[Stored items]

+---+

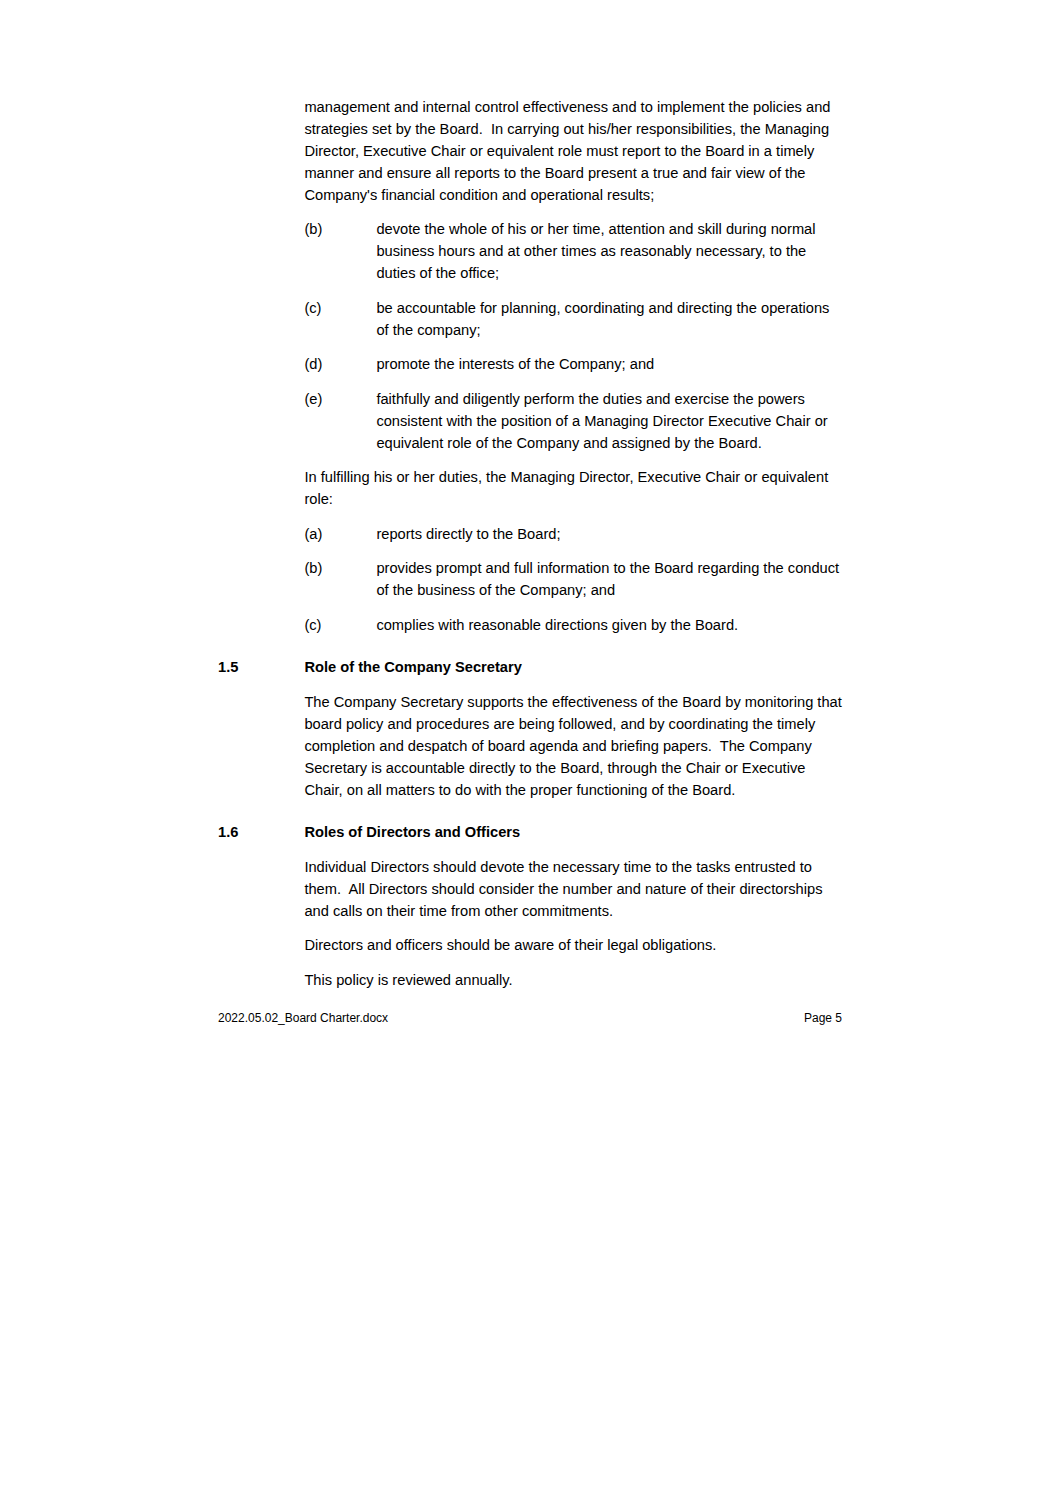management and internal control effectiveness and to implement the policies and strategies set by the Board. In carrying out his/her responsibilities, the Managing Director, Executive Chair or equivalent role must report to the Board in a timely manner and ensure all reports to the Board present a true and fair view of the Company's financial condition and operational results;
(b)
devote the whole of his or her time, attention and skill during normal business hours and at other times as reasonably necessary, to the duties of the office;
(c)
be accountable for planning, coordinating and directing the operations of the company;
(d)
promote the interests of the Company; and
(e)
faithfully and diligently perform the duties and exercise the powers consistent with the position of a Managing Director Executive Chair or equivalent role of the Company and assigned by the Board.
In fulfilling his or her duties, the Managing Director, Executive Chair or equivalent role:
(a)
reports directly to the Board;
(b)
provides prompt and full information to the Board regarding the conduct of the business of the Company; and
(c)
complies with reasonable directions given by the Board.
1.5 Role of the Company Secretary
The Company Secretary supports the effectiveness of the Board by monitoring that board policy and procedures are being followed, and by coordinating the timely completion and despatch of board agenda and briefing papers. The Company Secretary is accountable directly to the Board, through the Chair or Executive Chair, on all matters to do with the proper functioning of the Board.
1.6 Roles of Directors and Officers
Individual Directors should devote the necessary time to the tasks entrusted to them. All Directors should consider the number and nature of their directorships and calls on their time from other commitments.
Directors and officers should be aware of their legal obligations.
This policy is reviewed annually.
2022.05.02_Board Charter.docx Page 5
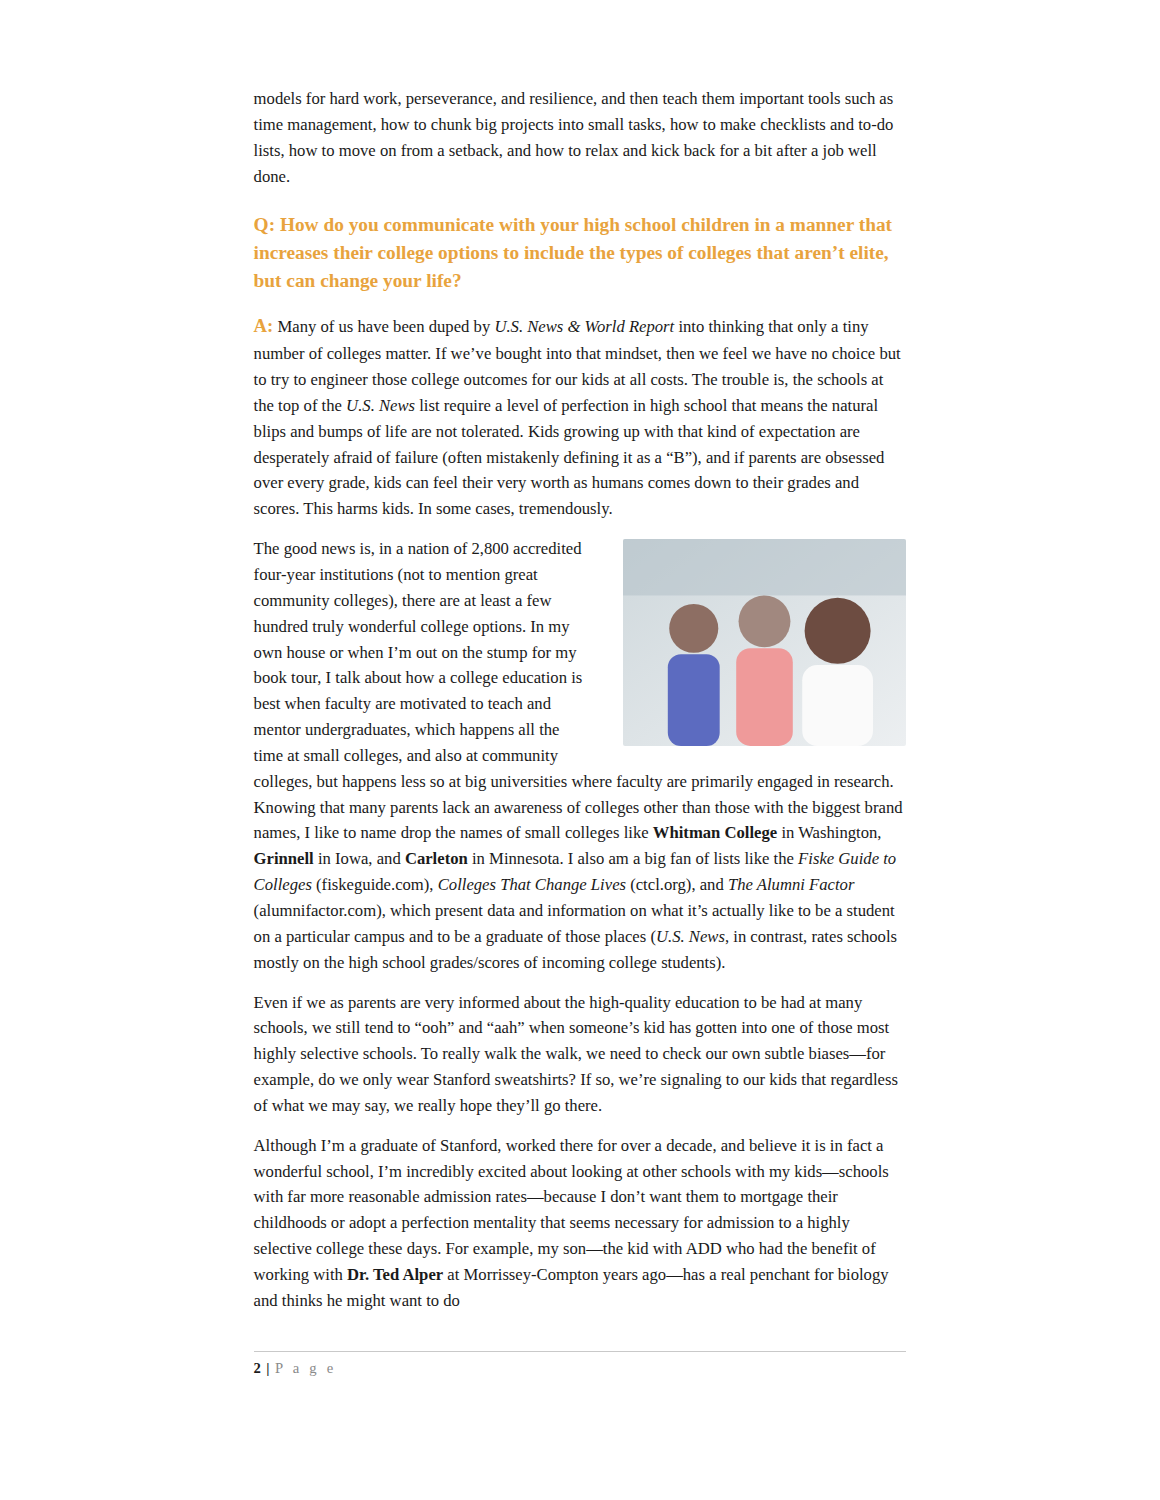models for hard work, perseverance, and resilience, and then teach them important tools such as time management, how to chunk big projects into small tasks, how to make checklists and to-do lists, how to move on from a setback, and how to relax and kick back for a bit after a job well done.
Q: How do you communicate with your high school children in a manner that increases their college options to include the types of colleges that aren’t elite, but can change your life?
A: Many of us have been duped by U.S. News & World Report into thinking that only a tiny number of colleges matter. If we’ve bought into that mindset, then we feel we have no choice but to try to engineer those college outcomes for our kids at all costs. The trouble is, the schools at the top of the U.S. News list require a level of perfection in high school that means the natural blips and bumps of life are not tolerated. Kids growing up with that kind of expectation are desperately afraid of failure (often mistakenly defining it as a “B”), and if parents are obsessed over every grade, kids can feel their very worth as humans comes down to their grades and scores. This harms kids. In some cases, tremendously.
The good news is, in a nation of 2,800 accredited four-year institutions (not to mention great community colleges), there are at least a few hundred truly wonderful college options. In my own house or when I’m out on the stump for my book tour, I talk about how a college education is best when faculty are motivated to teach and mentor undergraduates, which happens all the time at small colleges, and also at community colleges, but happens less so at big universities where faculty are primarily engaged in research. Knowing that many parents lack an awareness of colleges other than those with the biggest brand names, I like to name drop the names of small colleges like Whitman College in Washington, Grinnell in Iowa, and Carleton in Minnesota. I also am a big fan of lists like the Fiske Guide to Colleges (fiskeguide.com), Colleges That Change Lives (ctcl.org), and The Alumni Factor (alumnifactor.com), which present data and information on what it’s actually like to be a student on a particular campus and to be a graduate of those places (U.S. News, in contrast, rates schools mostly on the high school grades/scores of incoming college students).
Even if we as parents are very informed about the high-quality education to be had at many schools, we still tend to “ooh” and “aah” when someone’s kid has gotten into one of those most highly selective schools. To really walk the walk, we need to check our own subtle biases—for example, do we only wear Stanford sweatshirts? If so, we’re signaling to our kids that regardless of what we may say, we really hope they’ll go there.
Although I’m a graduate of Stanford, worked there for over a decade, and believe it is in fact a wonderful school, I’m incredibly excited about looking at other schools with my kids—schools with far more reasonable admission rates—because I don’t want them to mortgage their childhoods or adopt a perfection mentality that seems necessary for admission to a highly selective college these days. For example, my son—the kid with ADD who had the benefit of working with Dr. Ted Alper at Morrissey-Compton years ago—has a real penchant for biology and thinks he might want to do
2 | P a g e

+---+

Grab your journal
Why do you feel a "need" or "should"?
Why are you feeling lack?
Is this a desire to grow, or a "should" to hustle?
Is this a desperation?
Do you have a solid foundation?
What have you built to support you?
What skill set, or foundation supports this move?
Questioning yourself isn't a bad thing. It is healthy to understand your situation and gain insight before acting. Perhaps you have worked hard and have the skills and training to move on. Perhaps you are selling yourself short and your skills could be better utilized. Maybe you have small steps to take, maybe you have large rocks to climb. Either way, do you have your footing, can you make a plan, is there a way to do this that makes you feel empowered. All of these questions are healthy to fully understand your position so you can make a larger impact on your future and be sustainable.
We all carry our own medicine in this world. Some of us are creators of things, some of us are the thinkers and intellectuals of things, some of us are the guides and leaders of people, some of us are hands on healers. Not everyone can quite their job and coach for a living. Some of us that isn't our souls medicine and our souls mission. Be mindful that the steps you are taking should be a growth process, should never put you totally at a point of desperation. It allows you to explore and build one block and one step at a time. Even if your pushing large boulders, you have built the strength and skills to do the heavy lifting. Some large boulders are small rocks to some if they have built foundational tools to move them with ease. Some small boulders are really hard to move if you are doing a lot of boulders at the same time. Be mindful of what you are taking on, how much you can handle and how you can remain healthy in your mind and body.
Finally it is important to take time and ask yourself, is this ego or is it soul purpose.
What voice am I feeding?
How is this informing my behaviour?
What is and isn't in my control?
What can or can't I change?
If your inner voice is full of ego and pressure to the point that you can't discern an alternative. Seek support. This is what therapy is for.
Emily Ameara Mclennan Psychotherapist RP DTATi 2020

+---+

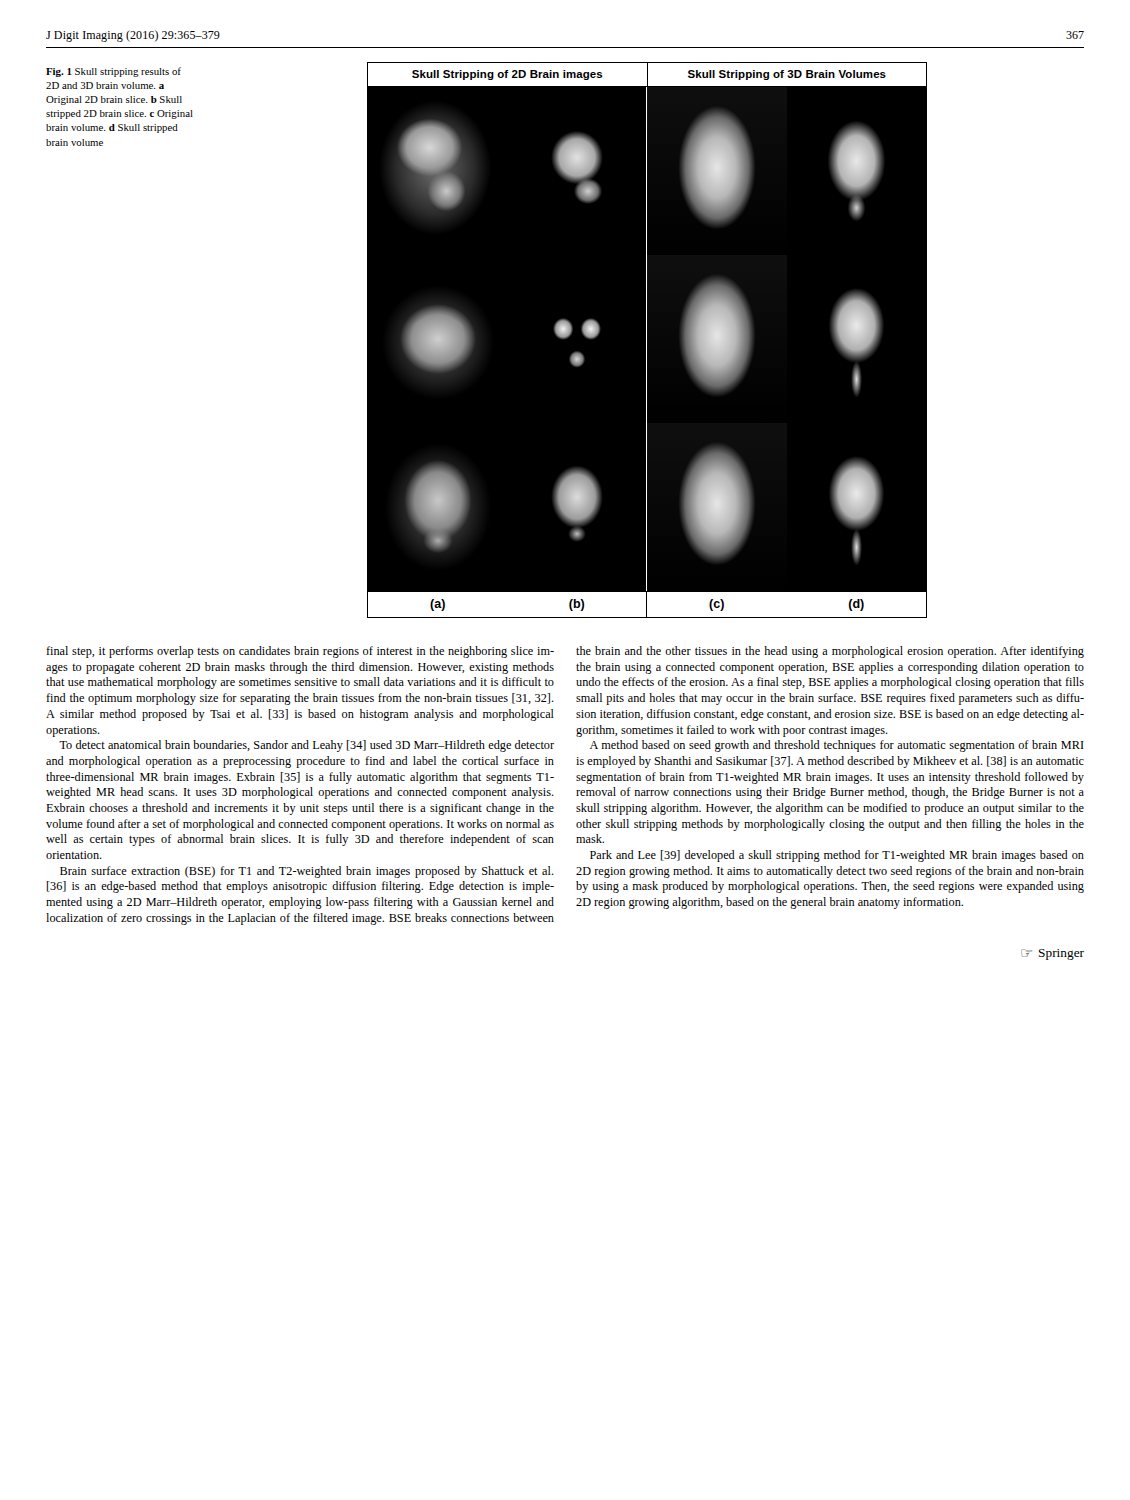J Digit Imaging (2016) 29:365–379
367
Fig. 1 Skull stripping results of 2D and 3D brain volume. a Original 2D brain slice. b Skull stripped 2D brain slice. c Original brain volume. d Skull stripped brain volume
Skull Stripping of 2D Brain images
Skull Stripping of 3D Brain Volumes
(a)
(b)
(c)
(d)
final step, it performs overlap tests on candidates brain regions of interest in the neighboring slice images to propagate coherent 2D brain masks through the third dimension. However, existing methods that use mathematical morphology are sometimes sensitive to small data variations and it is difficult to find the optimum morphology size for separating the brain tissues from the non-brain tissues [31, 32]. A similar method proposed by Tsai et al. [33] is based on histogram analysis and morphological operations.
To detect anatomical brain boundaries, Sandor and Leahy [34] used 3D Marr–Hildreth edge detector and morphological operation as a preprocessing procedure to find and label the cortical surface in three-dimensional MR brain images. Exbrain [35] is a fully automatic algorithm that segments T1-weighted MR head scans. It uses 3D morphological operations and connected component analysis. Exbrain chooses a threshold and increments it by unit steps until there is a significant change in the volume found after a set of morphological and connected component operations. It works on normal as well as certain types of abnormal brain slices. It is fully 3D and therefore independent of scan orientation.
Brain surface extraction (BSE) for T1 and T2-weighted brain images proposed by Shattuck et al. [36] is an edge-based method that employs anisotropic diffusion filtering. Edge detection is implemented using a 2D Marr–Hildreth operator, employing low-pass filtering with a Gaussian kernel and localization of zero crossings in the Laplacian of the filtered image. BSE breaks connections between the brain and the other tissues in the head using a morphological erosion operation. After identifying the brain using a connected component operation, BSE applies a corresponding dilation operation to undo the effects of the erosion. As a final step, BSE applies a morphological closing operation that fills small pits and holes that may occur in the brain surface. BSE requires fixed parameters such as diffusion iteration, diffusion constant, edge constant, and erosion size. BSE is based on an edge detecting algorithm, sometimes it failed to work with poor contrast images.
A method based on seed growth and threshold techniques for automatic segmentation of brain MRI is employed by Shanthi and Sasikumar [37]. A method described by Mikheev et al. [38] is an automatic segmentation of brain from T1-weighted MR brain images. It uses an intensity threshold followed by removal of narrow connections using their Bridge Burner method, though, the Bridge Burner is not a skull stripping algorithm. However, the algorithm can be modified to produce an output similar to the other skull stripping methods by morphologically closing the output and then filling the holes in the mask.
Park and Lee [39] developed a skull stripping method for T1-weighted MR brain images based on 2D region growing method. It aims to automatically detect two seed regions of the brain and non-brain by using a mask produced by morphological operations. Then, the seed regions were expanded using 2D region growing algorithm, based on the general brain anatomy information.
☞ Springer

+---+

Work order: Write out the lines above from the one with "management and internal" through the one with "The Company Secretary supports", ends included, exactly; no picture goes in.

Answer to this task:
management and internal control effectiveness and to implement the policies and strategies set by the Board. In carrying out his/her responsibilities, the Managing Director, Executive Chair or equivalent role must report to the Board in a timely manner and ensure all reports to the Board present a true and fair view of the Company's financial condition and operational results;
(b)
devote the whole of his or her time, attention and skill during normal business hours and at other times as reasonably necessary, to the duties of the office;
(c)
be accountable for planning, coordinating and directing the operations of the company;
(d)
promote the interests of the Company; and
(e)
faithfully and diligently perform the duties and exercise the powers consistent with the position of a Managing Director Executive Chair or equivalent role of the Company and assigned by the Board.
In fulfilling his or her duties, the Managing Director, Executive Chair or equivalent role:
(a)
reports directly to the Board;
(b)
provides prompt and full information to the Board regarding the conduct of the business of the Company; and
(c)
complies with reasonable directions given by the Board.
1.5 Role of the Company Secretary
The Company Secretary supports the effectiveness of the Board by monitoring that board policy and procedures are being followed, and by coordinating the timely completion and despatch of board agenda and briefing papers. The Company Secretary is accountable directly to the Board, through the Chair or Executive Chair, on all matters to do with the proper functioning of the Board.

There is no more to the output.